Usually that's caused by setting AllowEmptyInput off, but your xorg.conf has it (correctly) commented out.  Make sure you only have one xorg.conf and check Xorg.0.log to see that it's actually being used.

Also see if settng moused_enable="YES" makes a difference if you don't already have it.



> - When I exit the X server I loose my virtual terminals and I have no other option  than to reboot the machine.



Some ideas:

1. Try starting X without any xorg.conf.

2. Enter WITHOUT_NOUVEAU=yes in /etc/make.conf and update ports to get the newer mesa/dri which may work better on your hardware.


----------



## marudov (May 23, 2010)

Hi wblock,  

   Thanks a lot for your reply. 



> - the X server freezes(pauses) until I move my mouse. As soon as I make a move with the mouse the X server resumes it's operation.
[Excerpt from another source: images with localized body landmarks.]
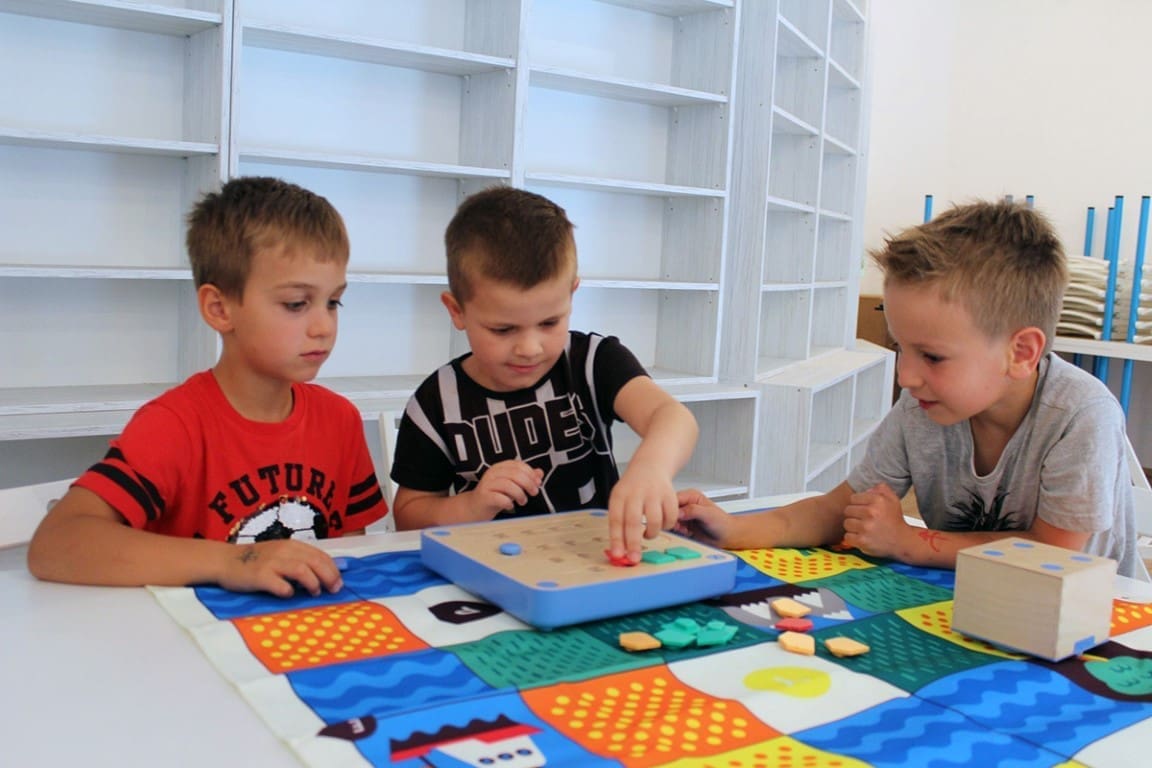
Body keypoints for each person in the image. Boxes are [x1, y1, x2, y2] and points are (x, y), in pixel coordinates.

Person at [678, 199, 1150, 581]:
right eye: (899, 348)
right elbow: (836, 510)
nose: (906, 376)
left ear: (1021, 352)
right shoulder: (921, 408)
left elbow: (1055, 555)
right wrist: (734, 529)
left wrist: (910, 543)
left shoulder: (1081, 415)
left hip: (1095, 626)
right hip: (969, 603)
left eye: (932, 357)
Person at [27, 177, 389, 596]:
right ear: (219, 309)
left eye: (333, 302)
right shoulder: (173, 426)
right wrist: (235, 562)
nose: (324, 326)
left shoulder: (340, 420)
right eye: (296, 304)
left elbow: (346, 558)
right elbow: (55, 544)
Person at [389, 185, 699, 563]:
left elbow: (672, 417)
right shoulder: (435, 402)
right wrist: (472, 505)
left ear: (572, 294)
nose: (529, 348)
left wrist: (651, 468)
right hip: (493, 572)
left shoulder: (594, 360)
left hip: (599, 563)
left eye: (550, 322)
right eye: (503, 329)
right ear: (457, 311)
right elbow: (408, 517)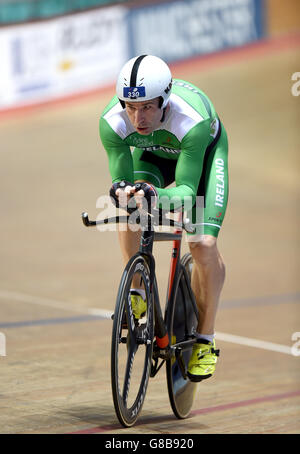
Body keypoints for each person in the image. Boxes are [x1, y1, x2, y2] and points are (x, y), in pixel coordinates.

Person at [99, 55, 228, 382]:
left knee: (202, 243)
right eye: (130, 106)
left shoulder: (192, 121)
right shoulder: (112, 122)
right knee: (131, 209)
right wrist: (124, 192)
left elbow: (186, 191)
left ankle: (205, 339)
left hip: (201, 156)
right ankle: (138, 292)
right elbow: (121, 180)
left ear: (165, 100)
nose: (137, 117)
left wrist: (156, 196)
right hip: (154, 154)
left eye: (146, 107)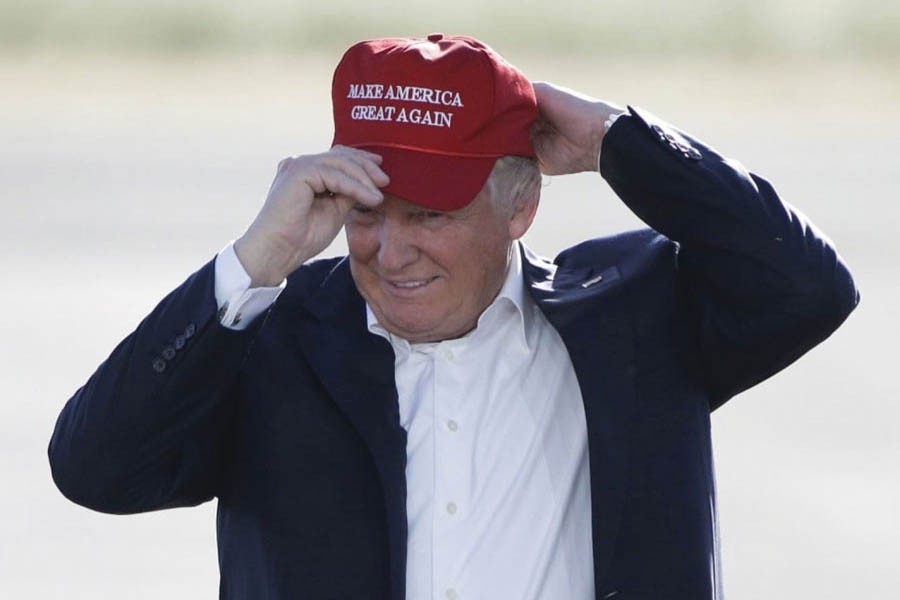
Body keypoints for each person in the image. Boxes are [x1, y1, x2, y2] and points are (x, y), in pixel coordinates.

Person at [48, 34, 859, 600]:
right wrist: (256, 257)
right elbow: (96, 470)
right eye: (366, 211)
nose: (389, 252)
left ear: (522, 204)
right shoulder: (271, 333)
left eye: (429, 216)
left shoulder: (635, 315)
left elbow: (807, 286)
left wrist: (622, 142)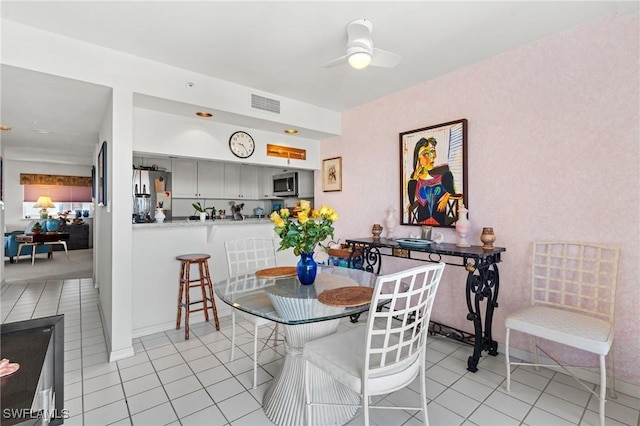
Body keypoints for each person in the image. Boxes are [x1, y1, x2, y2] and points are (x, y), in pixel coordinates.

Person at [406, 137, 457, 226]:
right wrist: (414, 177)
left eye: (432, 151)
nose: (431, 157)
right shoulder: (415, 180)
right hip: (422, 220)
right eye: (425, 154)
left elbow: (452, 192)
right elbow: (411, 202)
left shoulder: (445, 174)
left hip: (440, 220)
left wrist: (445, 198)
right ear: (418, 158)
I have reconfigured the X server and the freezing is now resolved. 
One thing bothers me, though. If AllowEmptyInput is on, I am not able to configure keyboard language layouts, as the keyboard section in the xorg.conf file gets skipped. 



> - When I exit the X server I loose my virtual terminals and I have no other option than to reboot the machine.


 
I have build the new versions of dri/Mesa as per your suggestion and the instructions in /usr/ports/UPDATING, but unfortunately this did not resolve the issue. Restarting the X-server or even switching to the virtual terminal renders the X-server unusable.


----------



## wblock@ (May 23, 2010)

marudov said:
			
		

> I have reconfigured the X server and the freezing is now resolved.



How?  It might help others with the same problem.



> One thing bothers me, though. If AllowEmptyInput is on, I am not be able to configure keyboard language layouts, as the keyboard section in the xorg.conf file gets skipped.



You can use Option "AutoAddDevices" "Off" to prevent hal input device detection and force xorg to use the xorg.conf InputDevice sections.  It's also possible to configure keyboard layouts through hal: http://www.freebsd.org/doc/en_US.ISO8859-1/books/handbook/x-config.html



> I have build the new versions of dri/Mesa as per your suggestion and the instructions in /usr/ports/UPDATING, but unfortunately this did not resolve the issue. Restarting the X-server or even switching to the virtual terminal renders the X-server unusable.



The xorg Intel drivers have some weird things going on now, and this might be worth checking on the freebsd-xorg mailing list.


----------



## marudov (Jun 1, 2010)

It appears that after all I had AllowEmptyInput turned on. Sorry for the misinformation at the begging of the post :r Disabling it fixed the pausing issue.


----------